◆ **Problem statement**
In the entries below, find the line containing "X167679640Y-116634280D02*" and the line containing "X160059640Y-128164280D01*". Copy those two lines and everything between them exactly, and only that.
================
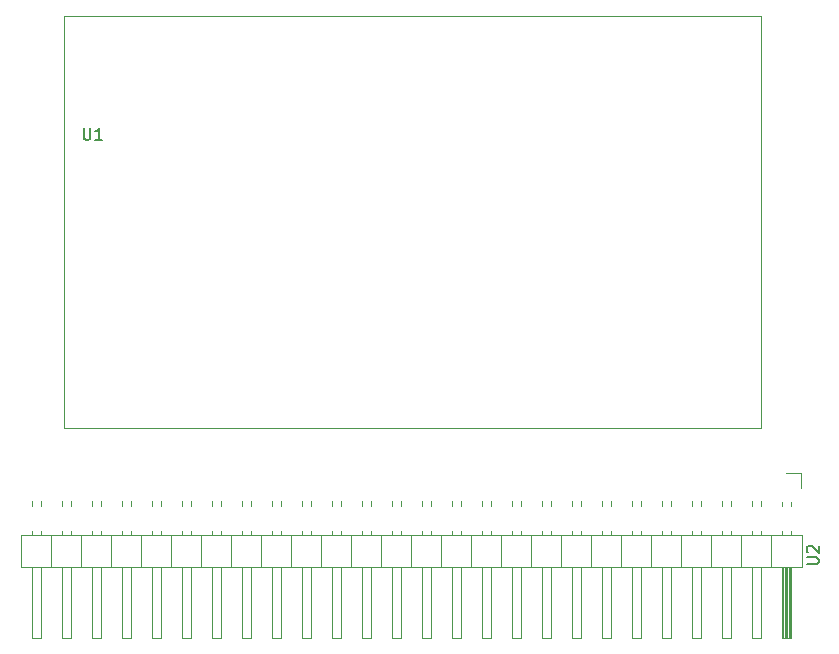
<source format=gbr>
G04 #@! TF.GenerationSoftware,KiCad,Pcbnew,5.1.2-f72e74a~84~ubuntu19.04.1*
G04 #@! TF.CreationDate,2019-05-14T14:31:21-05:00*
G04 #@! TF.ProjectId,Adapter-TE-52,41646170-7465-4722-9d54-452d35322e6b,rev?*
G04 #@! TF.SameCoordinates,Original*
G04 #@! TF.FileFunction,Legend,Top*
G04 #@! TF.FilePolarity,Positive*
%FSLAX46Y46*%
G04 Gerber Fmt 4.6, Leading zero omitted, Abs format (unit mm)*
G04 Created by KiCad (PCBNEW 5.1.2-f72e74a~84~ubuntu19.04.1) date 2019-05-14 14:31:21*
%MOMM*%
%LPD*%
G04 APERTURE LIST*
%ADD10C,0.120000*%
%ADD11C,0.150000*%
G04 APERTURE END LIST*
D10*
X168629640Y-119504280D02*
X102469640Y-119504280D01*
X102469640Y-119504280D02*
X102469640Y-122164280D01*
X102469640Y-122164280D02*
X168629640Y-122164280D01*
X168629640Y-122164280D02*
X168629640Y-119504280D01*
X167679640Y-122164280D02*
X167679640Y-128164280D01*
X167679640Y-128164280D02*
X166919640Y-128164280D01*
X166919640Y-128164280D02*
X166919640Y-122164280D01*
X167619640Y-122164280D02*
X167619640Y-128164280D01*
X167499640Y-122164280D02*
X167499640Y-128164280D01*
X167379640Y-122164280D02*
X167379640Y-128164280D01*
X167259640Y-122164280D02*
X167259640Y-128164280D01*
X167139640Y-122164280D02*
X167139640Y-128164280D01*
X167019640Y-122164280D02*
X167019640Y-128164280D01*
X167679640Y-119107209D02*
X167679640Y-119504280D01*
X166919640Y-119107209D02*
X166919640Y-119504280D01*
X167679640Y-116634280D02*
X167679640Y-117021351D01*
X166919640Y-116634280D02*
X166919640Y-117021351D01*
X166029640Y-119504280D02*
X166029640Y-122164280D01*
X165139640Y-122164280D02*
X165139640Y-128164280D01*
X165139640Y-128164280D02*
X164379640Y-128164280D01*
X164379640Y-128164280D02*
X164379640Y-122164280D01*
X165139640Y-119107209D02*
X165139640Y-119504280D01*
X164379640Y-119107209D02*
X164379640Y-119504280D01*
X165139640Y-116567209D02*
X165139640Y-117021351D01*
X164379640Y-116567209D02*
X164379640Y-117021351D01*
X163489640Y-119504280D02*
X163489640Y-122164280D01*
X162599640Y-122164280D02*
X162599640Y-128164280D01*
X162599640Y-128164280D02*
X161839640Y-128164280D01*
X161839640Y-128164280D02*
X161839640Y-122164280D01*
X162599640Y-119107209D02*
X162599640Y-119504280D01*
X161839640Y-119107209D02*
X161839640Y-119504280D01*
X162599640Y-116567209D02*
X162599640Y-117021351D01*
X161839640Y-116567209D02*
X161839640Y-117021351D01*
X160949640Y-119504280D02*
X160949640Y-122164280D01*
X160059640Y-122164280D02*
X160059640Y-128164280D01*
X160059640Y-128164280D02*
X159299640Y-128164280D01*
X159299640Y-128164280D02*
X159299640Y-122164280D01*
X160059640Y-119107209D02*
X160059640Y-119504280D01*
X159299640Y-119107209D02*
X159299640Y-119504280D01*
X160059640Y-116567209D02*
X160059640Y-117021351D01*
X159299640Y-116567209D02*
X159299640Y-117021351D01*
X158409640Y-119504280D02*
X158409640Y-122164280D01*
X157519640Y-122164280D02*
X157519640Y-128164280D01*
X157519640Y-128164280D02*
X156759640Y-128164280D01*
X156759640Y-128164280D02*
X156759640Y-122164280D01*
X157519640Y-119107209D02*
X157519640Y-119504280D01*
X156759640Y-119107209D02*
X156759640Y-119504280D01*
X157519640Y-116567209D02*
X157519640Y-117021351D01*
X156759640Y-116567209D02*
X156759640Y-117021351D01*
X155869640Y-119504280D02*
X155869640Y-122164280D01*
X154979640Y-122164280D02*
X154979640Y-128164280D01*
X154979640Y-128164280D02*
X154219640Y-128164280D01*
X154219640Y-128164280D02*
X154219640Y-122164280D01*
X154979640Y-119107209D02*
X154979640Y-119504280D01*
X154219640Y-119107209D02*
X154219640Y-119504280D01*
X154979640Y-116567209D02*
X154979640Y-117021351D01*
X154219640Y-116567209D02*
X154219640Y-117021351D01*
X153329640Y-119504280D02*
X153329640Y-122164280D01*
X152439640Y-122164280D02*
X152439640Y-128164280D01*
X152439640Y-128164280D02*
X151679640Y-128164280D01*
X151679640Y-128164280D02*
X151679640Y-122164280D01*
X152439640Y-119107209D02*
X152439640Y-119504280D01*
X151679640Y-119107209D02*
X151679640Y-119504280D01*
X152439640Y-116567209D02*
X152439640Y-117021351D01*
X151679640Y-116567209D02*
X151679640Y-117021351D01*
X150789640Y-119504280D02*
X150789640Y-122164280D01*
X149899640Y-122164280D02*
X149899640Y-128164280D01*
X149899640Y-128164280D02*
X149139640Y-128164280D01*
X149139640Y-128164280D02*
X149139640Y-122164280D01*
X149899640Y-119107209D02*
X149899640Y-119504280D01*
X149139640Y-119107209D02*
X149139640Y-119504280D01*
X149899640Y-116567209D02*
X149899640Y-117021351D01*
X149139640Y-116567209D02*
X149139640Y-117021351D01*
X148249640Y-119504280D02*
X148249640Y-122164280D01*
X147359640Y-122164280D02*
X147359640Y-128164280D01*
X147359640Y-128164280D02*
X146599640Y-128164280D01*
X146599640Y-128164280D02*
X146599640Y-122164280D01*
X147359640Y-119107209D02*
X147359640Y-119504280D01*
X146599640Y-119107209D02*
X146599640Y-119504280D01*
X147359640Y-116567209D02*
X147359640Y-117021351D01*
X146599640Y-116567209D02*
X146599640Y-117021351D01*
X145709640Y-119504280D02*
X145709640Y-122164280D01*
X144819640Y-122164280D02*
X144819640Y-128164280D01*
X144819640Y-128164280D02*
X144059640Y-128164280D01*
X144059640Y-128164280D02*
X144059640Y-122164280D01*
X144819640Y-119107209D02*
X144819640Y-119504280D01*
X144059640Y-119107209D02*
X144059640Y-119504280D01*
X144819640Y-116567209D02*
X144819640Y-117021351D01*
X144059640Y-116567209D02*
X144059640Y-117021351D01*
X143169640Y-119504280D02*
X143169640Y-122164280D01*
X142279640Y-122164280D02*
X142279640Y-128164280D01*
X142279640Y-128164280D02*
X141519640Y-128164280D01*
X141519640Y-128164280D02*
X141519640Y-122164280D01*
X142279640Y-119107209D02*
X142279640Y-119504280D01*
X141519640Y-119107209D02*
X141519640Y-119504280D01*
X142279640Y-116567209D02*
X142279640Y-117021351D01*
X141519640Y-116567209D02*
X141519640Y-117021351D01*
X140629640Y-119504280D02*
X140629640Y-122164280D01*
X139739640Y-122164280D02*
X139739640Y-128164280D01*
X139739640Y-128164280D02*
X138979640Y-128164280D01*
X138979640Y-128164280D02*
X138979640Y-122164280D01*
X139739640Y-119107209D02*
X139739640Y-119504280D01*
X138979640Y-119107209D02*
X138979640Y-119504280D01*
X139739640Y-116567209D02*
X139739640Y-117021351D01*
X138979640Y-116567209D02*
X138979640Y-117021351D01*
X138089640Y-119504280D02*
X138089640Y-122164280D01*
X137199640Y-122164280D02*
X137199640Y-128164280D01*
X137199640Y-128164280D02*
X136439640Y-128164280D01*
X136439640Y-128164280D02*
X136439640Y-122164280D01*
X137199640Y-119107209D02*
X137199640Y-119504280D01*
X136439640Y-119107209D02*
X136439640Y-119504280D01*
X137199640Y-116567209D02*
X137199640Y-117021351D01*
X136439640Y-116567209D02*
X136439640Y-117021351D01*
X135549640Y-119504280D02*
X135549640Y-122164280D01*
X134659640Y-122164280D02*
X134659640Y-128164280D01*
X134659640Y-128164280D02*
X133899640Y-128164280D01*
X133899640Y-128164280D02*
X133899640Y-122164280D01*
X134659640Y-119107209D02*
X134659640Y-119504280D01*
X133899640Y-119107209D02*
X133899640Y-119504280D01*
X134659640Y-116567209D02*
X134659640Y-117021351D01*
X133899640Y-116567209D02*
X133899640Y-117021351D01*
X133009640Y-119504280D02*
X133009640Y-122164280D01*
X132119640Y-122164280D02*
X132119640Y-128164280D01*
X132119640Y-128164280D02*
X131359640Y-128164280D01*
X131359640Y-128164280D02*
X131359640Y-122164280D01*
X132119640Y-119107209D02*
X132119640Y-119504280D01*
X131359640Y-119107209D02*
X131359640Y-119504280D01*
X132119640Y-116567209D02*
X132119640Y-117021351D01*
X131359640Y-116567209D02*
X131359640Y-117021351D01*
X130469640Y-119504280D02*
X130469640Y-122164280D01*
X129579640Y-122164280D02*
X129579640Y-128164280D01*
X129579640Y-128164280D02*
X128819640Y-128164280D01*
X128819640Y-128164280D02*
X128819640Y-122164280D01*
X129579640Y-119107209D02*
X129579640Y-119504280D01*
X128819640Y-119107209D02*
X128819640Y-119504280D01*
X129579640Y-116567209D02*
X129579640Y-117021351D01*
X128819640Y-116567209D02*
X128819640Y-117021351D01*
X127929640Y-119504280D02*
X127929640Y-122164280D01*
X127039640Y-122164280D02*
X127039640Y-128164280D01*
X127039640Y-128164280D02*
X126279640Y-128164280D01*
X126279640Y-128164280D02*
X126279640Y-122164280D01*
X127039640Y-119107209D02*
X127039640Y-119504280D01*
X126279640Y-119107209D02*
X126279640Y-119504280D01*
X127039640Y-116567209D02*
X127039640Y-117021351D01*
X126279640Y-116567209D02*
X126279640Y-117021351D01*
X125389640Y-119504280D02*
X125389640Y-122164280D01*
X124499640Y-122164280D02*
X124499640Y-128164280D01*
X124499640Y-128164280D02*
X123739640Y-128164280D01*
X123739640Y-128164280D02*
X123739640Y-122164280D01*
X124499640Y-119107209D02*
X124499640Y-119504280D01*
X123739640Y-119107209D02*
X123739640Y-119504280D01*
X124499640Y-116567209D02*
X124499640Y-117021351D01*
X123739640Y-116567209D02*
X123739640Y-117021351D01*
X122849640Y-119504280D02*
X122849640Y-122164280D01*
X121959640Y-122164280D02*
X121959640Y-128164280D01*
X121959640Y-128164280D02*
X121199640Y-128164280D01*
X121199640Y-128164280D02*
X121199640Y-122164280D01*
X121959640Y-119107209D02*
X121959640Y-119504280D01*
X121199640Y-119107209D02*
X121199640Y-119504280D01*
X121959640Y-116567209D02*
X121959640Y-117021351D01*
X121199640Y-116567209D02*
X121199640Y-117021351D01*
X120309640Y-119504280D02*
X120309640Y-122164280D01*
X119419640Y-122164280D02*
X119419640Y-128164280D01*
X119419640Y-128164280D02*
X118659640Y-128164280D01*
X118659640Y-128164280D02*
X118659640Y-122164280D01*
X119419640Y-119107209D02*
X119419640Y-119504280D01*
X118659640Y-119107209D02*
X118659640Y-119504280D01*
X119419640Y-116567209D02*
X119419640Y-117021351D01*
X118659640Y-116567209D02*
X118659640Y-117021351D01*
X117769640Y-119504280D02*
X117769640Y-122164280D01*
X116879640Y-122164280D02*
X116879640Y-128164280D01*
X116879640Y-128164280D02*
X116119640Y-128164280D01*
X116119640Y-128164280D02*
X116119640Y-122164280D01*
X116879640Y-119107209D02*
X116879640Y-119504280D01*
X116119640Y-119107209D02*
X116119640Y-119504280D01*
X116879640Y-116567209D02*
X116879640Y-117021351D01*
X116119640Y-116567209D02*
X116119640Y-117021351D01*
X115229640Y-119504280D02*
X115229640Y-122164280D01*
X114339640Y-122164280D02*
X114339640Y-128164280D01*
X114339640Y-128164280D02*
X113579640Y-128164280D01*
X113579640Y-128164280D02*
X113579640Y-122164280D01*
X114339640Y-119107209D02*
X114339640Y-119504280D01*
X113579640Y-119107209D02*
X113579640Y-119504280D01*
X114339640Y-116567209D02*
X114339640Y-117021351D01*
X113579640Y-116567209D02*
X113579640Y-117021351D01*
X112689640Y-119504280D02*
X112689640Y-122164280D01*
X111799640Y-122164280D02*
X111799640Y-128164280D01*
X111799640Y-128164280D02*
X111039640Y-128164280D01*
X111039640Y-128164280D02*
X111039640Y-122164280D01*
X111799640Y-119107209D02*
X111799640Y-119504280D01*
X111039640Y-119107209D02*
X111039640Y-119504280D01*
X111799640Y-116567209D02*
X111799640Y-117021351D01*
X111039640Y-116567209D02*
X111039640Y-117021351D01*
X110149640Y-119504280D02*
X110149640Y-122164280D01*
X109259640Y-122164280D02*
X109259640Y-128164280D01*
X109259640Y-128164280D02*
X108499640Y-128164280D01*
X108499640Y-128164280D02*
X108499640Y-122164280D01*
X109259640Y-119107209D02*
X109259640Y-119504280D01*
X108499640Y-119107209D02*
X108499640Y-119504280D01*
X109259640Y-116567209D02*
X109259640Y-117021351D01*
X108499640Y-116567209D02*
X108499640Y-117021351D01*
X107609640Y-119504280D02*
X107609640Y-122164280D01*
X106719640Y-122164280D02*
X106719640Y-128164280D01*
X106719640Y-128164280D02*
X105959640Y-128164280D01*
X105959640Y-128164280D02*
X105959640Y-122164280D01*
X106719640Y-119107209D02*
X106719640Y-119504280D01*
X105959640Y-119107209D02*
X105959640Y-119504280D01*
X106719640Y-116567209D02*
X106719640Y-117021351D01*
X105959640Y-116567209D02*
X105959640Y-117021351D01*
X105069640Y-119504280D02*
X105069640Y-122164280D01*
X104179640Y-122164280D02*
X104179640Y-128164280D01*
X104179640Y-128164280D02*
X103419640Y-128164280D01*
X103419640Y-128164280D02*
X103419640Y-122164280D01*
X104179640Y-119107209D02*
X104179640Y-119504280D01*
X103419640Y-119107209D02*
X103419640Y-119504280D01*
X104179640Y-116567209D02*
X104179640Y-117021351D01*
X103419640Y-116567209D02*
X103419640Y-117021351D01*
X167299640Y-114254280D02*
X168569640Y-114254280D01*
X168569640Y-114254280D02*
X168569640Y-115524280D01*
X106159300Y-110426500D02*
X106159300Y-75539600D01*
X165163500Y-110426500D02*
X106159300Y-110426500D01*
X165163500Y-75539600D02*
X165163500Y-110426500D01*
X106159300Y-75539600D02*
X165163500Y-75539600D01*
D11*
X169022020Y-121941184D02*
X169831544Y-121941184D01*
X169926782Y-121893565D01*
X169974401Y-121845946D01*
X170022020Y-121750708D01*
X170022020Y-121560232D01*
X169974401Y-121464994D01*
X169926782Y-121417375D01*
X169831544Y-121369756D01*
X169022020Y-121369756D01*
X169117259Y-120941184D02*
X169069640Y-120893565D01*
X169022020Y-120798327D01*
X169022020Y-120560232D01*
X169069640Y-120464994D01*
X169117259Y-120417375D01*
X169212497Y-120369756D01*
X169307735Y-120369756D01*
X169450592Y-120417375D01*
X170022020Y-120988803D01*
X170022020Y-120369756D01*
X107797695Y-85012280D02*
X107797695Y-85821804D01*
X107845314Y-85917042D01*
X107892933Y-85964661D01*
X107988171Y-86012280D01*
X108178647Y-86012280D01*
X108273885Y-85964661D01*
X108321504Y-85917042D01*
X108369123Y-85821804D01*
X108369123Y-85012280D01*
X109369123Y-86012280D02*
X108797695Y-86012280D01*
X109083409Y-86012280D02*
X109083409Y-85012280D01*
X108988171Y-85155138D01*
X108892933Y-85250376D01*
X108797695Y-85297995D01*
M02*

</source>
================
◆ **Final answer**
X167679640Y-116634280D02*
X167679640Y-117021351D01*
X166919640Y-116634280D02*
X166919640Y-117021351D01*
X166029640Y-119504280D02*
X166029640Y-122164280D01*
X165139640Y-122164280D02*
X165139640Y-128164280D01*
X165139640Y-128164280D02*
X164379640Y-128164280D01*
X164379640Y-128164280D02*
X164379640Y-122164280D01*
X165139640Y-119107209D02*
X165139640Y-119504280D01*
X164379640Y-119107209D02*
X164379640Y-119504280D01*
X165139640Y-116567209D02*
X165139640Y-117021351D01*
X164379640Y-116567209D02*
X164379640Y-117021351D01*
X163489640Y-119504280D02*
X163489640Y-122164280D01*
X162599640Y-122164280D02*
X162599640Y-128164280D01*
X162599640Y-128164280D02*
X161839640Y-128164280D01*
X161839640Y-128164280D02*
X161839640Y-122164280D01*
X162599640Y-119107209D02*
X162599640Y-119504280D01*
X161839640Y-119107209D02*
X161839640Y-119504280D01*
X162599640Y-116567209D02*
X162599640Y-117021351D01*
X161839640Y-116567209D02*
X161839640Y-117021351D01*
X160949640Y-119504280D02*
X160949640Y-122164280D01*
X160059640Y-122164280D02*
X160059640Y-128164280D01*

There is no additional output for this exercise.